======== Selected passage

How Much You Need For A Minimum Down Payment On A House in BC

When it comes to purchasing your first home in British Columbia, one of the biggest obstacles for many buyers is saving enough for the down payment. But how much do you really need to put down? The minimum down payment requirements in BC vary depending on the price of the home.
Understanding the down payment rules can help you determine if homeownership is within your reach.
Key Takeaway
The minimum down payment to buy a home in BC is 5% for properties under $500,000. For homes priced between $500,000-$999,999, it’s 5% on the first $500,000 and 10% on the remainder. Over $1 million requires 20% down.
While it’s possible to buy with the minimum, a larger down payment reduces your mortgage amount and total interest paid. A larger down payment can also help you qualify for better mortgage rates and lower your monthly payments. If you’re wondering how much is a condo down payment , the same minimum requirements apply based on the purchase price.

================
======== Excerpted data

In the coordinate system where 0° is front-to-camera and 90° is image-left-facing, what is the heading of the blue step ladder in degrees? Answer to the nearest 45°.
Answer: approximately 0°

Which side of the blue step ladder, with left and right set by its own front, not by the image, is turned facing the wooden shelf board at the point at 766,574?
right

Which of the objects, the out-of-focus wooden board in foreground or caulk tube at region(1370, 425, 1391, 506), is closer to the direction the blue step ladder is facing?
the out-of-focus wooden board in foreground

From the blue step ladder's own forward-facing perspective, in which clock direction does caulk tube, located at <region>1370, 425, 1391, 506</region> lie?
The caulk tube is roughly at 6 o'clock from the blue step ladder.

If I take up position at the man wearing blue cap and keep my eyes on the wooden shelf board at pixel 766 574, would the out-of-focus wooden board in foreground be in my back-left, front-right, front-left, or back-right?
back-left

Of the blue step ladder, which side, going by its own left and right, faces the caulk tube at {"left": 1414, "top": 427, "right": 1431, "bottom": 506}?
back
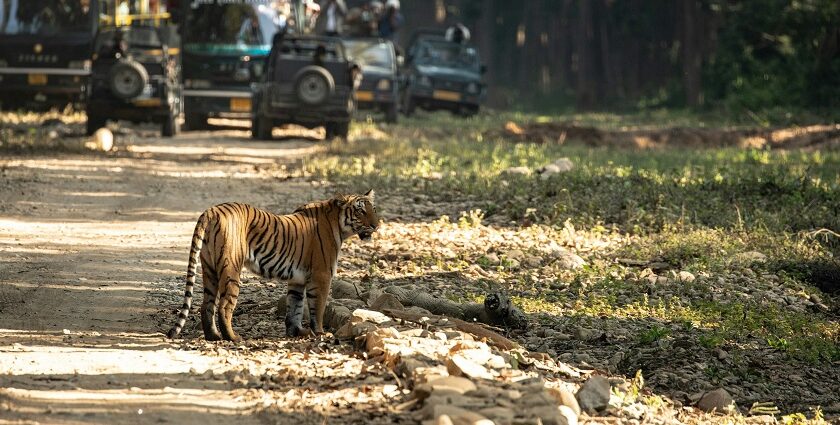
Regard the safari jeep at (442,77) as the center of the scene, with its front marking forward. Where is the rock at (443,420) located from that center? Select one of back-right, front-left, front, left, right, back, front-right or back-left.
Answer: front

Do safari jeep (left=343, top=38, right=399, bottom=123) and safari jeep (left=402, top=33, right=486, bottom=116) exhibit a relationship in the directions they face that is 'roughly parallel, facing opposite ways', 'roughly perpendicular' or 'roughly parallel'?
roughly parallel

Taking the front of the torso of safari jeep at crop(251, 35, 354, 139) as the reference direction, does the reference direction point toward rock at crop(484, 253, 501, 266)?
no

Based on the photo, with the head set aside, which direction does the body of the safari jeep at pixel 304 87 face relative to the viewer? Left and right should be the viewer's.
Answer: facing away from the viewer

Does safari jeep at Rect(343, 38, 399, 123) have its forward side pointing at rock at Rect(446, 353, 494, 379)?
yes

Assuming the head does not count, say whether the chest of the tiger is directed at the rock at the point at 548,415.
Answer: no

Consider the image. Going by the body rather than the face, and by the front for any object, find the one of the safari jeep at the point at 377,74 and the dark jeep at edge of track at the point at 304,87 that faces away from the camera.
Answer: the dark jeep at edge of track

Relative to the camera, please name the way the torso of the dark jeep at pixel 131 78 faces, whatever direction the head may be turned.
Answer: away from the camera

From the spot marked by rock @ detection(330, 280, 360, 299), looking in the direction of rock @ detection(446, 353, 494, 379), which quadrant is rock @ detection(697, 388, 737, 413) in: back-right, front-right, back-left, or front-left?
front-left

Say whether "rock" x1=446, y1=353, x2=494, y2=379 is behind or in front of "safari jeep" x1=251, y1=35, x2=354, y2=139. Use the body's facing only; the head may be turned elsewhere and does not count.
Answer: behind

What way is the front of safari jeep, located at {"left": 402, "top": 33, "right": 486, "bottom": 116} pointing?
toward the camera

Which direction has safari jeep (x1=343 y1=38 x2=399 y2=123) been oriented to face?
toward the camera

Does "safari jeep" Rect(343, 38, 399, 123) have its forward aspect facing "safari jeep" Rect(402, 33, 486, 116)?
no
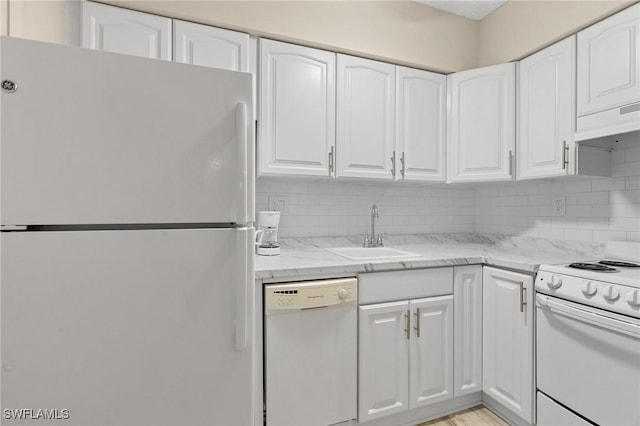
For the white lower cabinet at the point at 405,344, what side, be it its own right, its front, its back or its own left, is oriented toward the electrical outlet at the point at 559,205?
left

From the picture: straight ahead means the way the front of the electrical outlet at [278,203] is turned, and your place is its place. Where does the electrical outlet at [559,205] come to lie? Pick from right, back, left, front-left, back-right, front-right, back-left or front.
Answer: left

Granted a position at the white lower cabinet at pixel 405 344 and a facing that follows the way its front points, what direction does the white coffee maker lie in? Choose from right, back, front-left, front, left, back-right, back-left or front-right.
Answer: back-right

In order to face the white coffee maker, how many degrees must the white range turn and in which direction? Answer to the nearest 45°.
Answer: approximately 45° to its right

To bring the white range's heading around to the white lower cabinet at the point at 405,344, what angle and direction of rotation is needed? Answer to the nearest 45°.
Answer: approximately 45° to its right

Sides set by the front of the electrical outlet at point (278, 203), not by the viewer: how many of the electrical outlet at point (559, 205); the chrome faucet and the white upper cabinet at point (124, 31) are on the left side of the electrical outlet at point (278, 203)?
2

================

Work order 1: In the BC down payment article, reproduce the passage starting at "How Much You" and ending at "of the home.".
Work order 2: According to the BC down payment article, what are the benefits of making a larger down payment? List each one.
Work order 3: In the BC down payment article, what minimum down payment is required for a home priced over $1 million?

Output 1:
How Much You Need For A Minimum Down Payment On A House in BC

When it comes to purchasing your first home in British Columbia, one of the biggest obstacles for many buyers is saving enough for the down payment. But how much do you really need to put down? The minimum down payment requirements in BC vary depending on the price of the home.

Output 2:
- It reduces your mortgage amount.
- It reduces the total interest paid.
- It can help you qualify for better mortgage rates.
- It can lower your monthly payments.

Output 3: 20% down.